Nashville Multifamily Report – Winter 2021
- Feb 15, 2021
Nashville’s economy has advanced consistently in the past cycle, helping it withstand current volatility and mitigating some of the multifamily market’s current woes, at least when compared to larger, coastal metros. The average rent slid 0.2 percent on a trailing three-month basis through November, to $1,276. Meanwhile, the $1,465 U.S. average remained flat on a T3 basis for the fourth consecutive month.

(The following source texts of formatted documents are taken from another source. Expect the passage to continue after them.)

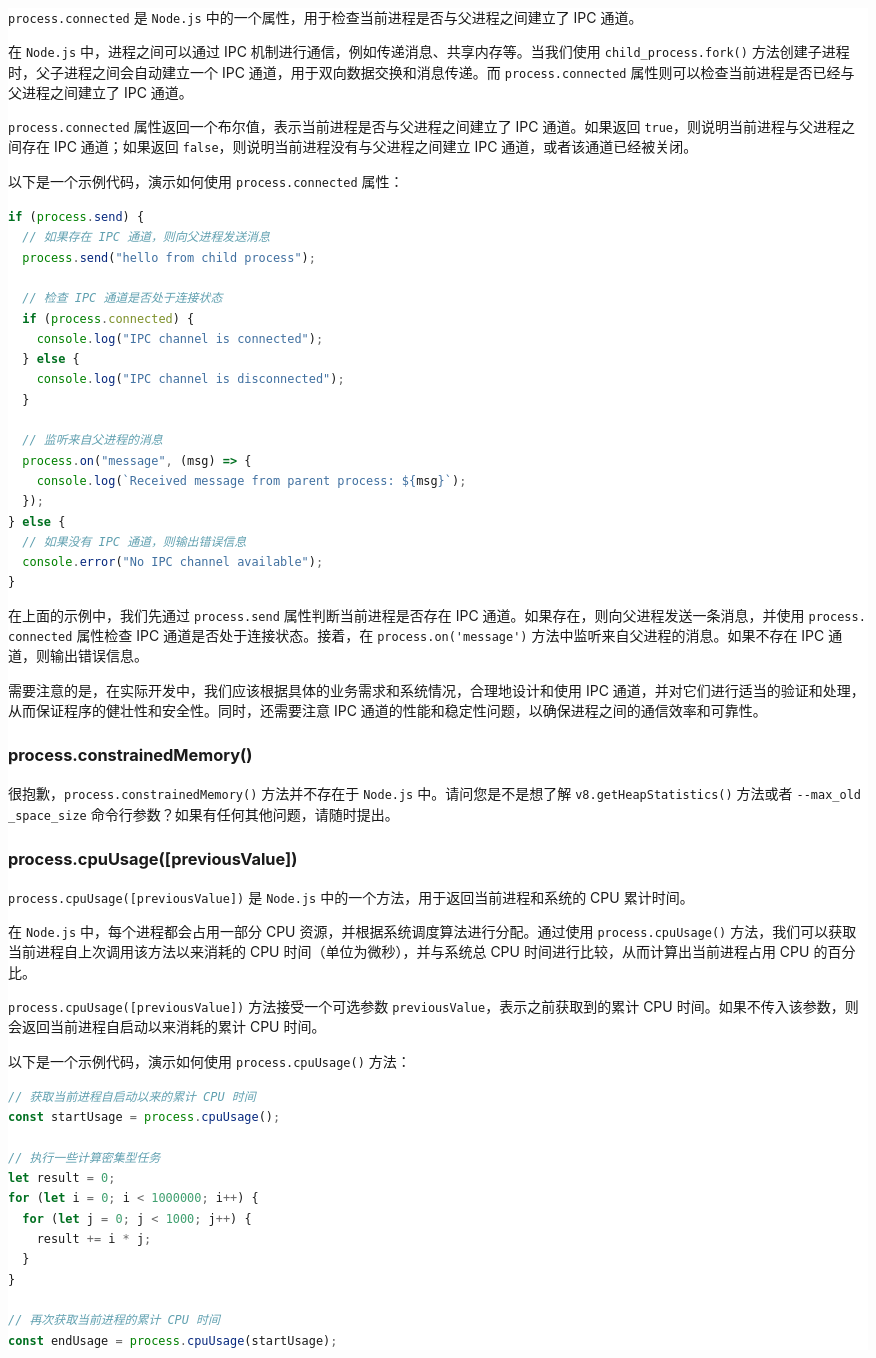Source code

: `process.connected` 是 `Node.js` 中的一个属性，用于检查当前进程是否与父进程之间建立了 IPC 通道。

在 `Node.js` 中，进程之间可以通过 IPC 机制进行通信，例如传递消息、共享内存等。当我们使用 `child_process.fork()` 方法创建子进程时，父子进程之间会自动建立一个 IPC 通道，用于双向数据交换和消息传递。而 `process.connected` 属性则可以检查当前进程是否已经与父进程之间建立了 IPC 通道。

`process.connected` 属性返回一个布尔值，表示当前进程是否与父进程之间建立了 IPC 通道。如果返回 `true`，则说明当前进程与父进程之间存在 IPC 通道；如果返回 `false`，则说明当前进程没有与父进程之间建立 IPC 通道，或者该通道已经被关闭。

以下是一个示例代码，演示如何使用 `process.connected` 属性：

```javascript
if (process.send) {
  // 如果存在 IPC 通道，则向父进程发送消息
  process.send("hello from child process");

  // 检查 IPC 通道是否处于连接状态
  if (process.connected) {
    console.log("IPC channel is connected");
  } else {
    console.log("IPC channel is disconnected");
  }

  // 监听来自父进程的消息
  process.on("message", (msg) => {
    console.log(`Received message from parent process: ${msg}`);
  });
} else {
  // 如果没有 IPC 通道，则输出错误信息
  console.error("No IPC channel available");
}
```

在上面的示例中，我们先通过 `process.send` 属性判断当前进程是否存在 IPC 通道。如果存在，则向父进程发送一条消息，并使用 `process.connected` 属性检查 IPC 通道是否处于连接状态。接着，在 `process.on('message')` 方法中监听来自父进程的消息。如果不存在 IPC 通道，则输出错误信息。

需要注意的是，在实际开发中，我们应该根据具体的业务需求和系统情况，合理地设计和使用 IPC 通道，并对它们进行适当的验证和处理，从而保证程序的健壮性和安全性。同时，还需要注意 IPC 通道的性能和稳定性问题，以确保进程之间的通信效率和可靠性。

### process.constrainedMemory()

很抱歉，`process.constrainedMemory()` 方法并不存在于 `Node.js` 中。请问您是不是想了解 `v8.getHeapStatistics()` 方法或者 `--max_old_space_size` 命令行参数？如果有任何其他问题，请随时提出。

### process.cpuUsage([previousValue])

`process.cpuUsage([previousValue])` 是 `Node.js` 中的一个方法，用于返回当前进程和系统的 CPU 累计时间。

在 `Node.js` 中，每个进程都会占用一部分 CPU 资源，并根据系统调度算法进行分配。通过使用 `process.cpuUsage()` 方法，我们可以获取当前进程自上次调用该方法以来消耗的 CPU 时间（单位为微秒），并与系统总 CPU 时间进行比较，从而计算出当前进程占用 CPU 的百分比。

`process.cpuUsage([previousValue])` 方法接受一个可选参数 `previousValue`，表示之前获取到的累计 CPU 时间。如果不传入该参数，则会返回当前进程自启动以来消耗的累计 CPU 时间。

以下是一个示例代码，演示如何使用 `process.cpuUsage()` 方法：

```javascript
// 获取当前进程自启动以来的累计 CPU 时间
const startUsage = process.cpuUsage();

// 执行一些计算密集型任务
let result = 0;
for (let i = 0; i < 1000000; i++) {
  for (let j = 0; j < 1000; j++) {
    result += i * j;
  }
}

// 再次获取当前进程的累计 CPU 时间
const endUsage = process.cpuUsage(startUsage);
```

Employment posted a 7.7 percent decline in the 12 months ending in September, outperforming the -9.3 percent national rate. Although leisure and hospitality shrunk by nearly one-quarter during that time frame, construction and financial activities added jobs, expanding by 0.4 percent and 1.1 percent, respectively. The metro’s largest sectors—trade, transportation and utilities and professional and business services—withstood the pandemic’s blows and lost only a respective 0.1 percent and 3.1 percent of their workforce. Professional and business services is also poised for growth, as several companies moved ahead with relocations and expansions. Meanwhile, the unemployment rate dropped to 6.1 percent as of October, from the 15.2 percent April peak.
Both transactions and development rebounded in the third quarter of 2020. Nearly $1.1 billion in multifamily assets traded last year through November for a per-unit price that rose 13.2 percent, while developers had 13,809 units underway through December.